Improving your blog should be a concern if you are a blogger, especially if you are looking to make money blogging. For years I have studied how to increase the value of my blog. As a results I started this series with the letters V.A.L.U.E. The stuff that has been worth my time doing however has been stuff that increases the VALUE of my posts and blog. I am talking about the stuff that increases my traffic and decreases the bounce rate: So, having said that that, I will examine a letter from the word VALUE in each post in this series. I’d encourage you to subscribe so you don’t miss anything. Let’s start with what you can do to create more value for your blog: V.A.L.U.E. V=visceral

  1. Be visceral with a target of 200 words

If you are like me, you have to look up visceral to know what it truly means. I knew it meant to be “of feeling” but check out the other definitions:
Visceral Vis”cer*al, a. [Cf. F. visc[‘e]ral, LL. visceralis.]
1. (Anat.) Of, pertaining to, or affecting the viscera;
[1913 Webster]

  1. Fig.: Having deep sensibility. [R.] –Bp. Reynolds.
    [1913 Webster]

  2. proceeding from emotion or instinct rather than from
    intellect; deeply emotional; — as, a visceral reaction.

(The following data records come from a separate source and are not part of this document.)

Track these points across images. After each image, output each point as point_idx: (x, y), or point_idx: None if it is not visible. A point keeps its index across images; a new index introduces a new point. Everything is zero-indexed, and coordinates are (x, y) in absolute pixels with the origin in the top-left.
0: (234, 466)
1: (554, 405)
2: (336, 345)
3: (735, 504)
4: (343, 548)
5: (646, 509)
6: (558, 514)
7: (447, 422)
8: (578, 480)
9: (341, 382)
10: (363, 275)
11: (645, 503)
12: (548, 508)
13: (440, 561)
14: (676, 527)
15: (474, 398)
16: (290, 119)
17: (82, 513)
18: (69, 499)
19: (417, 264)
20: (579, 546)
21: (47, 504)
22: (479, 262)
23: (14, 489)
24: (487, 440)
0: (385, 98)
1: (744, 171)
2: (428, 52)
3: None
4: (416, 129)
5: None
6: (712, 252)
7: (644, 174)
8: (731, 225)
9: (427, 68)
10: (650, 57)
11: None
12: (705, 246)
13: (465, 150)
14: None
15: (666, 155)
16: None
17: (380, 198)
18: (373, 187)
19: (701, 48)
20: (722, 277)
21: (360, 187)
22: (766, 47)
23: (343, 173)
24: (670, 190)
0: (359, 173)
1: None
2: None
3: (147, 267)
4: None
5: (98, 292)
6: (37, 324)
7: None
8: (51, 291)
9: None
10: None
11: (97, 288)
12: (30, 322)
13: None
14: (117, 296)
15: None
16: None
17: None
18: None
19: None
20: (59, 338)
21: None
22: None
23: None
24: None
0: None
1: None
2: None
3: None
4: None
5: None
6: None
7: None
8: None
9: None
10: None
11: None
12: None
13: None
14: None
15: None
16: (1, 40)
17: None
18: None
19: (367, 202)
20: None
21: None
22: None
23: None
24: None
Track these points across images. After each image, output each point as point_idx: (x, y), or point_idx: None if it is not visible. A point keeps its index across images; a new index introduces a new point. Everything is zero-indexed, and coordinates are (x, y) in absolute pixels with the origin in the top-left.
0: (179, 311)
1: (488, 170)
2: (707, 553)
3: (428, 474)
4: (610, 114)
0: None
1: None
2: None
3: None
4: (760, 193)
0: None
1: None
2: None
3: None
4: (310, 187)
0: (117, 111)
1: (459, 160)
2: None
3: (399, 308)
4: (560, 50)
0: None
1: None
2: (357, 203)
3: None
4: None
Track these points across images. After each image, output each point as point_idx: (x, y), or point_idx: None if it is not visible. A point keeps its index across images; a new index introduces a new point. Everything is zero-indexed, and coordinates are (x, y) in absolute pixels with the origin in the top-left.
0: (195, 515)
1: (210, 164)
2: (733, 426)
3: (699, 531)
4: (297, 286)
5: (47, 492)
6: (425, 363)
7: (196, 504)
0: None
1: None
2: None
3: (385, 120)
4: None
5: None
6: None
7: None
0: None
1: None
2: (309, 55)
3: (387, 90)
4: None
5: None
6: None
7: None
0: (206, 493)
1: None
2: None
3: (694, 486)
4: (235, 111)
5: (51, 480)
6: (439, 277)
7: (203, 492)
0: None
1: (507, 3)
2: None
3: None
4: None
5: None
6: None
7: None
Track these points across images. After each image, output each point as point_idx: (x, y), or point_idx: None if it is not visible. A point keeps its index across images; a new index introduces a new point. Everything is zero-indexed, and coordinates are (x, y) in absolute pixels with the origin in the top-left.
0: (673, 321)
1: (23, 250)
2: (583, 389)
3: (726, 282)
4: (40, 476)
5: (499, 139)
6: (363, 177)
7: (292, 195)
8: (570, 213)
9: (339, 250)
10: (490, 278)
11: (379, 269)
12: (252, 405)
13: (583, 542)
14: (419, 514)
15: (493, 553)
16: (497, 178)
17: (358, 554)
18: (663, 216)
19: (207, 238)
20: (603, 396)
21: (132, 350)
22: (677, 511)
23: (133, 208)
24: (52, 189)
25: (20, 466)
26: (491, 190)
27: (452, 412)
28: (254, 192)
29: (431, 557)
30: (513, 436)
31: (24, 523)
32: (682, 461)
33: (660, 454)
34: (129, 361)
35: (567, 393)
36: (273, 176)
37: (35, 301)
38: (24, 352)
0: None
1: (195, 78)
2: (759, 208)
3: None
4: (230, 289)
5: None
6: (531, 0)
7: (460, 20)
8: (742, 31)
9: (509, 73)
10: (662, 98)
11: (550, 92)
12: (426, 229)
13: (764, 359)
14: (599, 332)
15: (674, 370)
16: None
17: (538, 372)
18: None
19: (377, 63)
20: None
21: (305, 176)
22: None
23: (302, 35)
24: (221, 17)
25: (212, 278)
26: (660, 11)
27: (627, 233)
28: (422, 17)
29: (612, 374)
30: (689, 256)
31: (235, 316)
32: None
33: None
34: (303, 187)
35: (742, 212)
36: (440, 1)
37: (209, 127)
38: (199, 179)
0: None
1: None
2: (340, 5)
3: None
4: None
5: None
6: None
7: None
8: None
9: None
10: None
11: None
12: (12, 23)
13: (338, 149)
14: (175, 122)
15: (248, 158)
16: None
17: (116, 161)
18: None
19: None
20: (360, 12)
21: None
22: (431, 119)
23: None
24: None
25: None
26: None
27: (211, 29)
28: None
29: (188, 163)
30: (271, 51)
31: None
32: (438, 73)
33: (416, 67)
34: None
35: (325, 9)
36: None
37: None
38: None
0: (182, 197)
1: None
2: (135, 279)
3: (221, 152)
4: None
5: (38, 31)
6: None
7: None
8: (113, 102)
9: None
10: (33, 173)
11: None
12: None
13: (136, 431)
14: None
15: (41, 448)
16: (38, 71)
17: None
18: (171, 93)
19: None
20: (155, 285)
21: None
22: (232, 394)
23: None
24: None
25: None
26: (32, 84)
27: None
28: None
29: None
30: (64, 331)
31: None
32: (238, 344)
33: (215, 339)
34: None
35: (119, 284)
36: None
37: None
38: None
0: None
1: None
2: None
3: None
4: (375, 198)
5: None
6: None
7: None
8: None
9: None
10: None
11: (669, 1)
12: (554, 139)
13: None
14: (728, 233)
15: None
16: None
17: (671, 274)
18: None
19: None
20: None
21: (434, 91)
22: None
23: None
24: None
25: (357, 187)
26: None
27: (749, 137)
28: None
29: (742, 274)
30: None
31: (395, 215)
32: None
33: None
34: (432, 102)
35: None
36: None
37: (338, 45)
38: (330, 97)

  3. dealing with coarse or base emotions; — as, a visceral
    literary style. –[RHUD]
    [PJC] (source)

Doesn’t that say it all for a valuable blog post? Write from a place of inspiration. That will vary from writer to writer, but many things never change. I chose 200 words as my target because shorter that that is often considered spam by the search engines and more than that often makes me click away. Let’s face it, who has time in their bloghop to read more than 200 words. Oh and guess what else? IT’S EASY TO WRITE 200 words! Everybody likes stuff that’s easy. Sometimes longer posts are okay when they contain excellent research, but as a general rule, 200 words will be read whereas more may not.